Would you care to share your clone recipe of Ballantine?
I intend to do that, definitely.
In the meantime, the formula given in the recent BYO article looks to be a fairly good starting point and is remarkably in sync with one of the recipes I came up with independently. Which brings me to...
The only problem I have in posting my own take on it really is deciding which one to post...I've played around with formulas for this brew for a
very long time (the original was in fact still being made when I first started to try and clone it). As a result, oddly enough I have come up with at least 4 distinctly different formulations that (to me anyway) come very close to the character of the brew that I drank so much of in the late 60's/early 70's. Some of the experiments stay fairly close to what I have been able to turn up about the original beer, and other stabs at it definitely stray from the original formula and yet still manage to recreate the character pretty convincingly.

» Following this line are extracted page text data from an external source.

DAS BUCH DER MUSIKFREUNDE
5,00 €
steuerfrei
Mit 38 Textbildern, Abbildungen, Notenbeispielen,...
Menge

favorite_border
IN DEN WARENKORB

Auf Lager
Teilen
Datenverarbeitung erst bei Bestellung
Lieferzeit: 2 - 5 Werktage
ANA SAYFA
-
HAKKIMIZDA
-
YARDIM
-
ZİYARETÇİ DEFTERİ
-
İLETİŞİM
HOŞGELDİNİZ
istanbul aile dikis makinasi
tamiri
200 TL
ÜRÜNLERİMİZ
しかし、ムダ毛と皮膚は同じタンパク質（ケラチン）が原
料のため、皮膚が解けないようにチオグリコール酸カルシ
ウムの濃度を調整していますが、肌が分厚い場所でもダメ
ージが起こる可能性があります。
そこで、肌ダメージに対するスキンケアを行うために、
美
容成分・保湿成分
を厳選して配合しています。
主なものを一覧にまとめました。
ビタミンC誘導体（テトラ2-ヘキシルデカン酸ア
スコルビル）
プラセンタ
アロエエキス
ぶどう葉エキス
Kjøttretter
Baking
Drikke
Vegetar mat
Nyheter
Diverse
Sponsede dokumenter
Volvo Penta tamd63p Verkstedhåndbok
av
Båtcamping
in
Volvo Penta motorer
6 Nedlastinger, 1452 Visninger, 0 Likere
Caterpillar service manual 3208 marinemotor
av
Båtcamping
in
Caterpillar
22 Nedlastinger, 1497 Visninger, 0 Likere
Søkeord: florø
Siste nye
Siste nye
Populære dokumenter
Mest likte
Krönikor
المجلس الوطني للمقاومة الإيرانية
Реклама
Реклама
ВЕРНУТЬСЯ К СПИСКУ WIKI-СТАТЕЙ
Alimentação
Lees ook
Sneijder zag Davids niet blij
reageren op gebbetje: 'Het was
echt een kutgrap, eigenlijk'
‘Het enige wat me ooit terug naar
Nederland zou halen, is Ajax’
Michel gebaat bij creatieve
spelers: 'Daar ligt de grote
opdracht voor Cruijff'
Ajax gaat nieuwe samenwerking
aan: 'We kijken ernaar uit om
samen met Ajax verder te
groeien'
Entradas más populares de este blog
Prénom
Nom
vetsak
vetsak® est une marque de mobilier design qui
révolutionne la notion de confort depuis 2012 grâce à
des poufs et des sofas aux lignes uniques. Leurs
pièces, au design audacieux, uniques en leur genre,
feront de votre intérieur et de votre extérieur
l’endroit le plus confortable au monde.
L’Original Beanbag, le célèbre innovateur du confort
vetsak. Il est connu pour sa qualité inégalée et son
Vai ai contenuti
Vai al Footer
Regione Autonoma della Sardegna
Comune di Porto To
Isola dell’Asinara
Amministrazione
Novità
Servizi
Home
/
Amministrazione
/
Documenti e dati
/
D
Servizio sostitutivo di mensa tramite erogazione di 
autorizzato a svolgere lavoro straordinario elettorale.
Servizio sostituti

However the two constants (and absolute musts) for
truly recreating this beer, are the year of aging
and the combination dry hopping and dosing with distilled aromatic hop oil that happens in the final month or two of the long aging. It still impresses me that a large brewery gave so much attention 40-50 years ago to what was certainly a niche product for them...and that the new commercial brewers have only fairly recently turned attention to proper, long aging of certain beers.
In any case, I am also working on an extended and fairly in-depth piece that discusses this beer at length ...hopefully it will find its way into print somewhere eventually.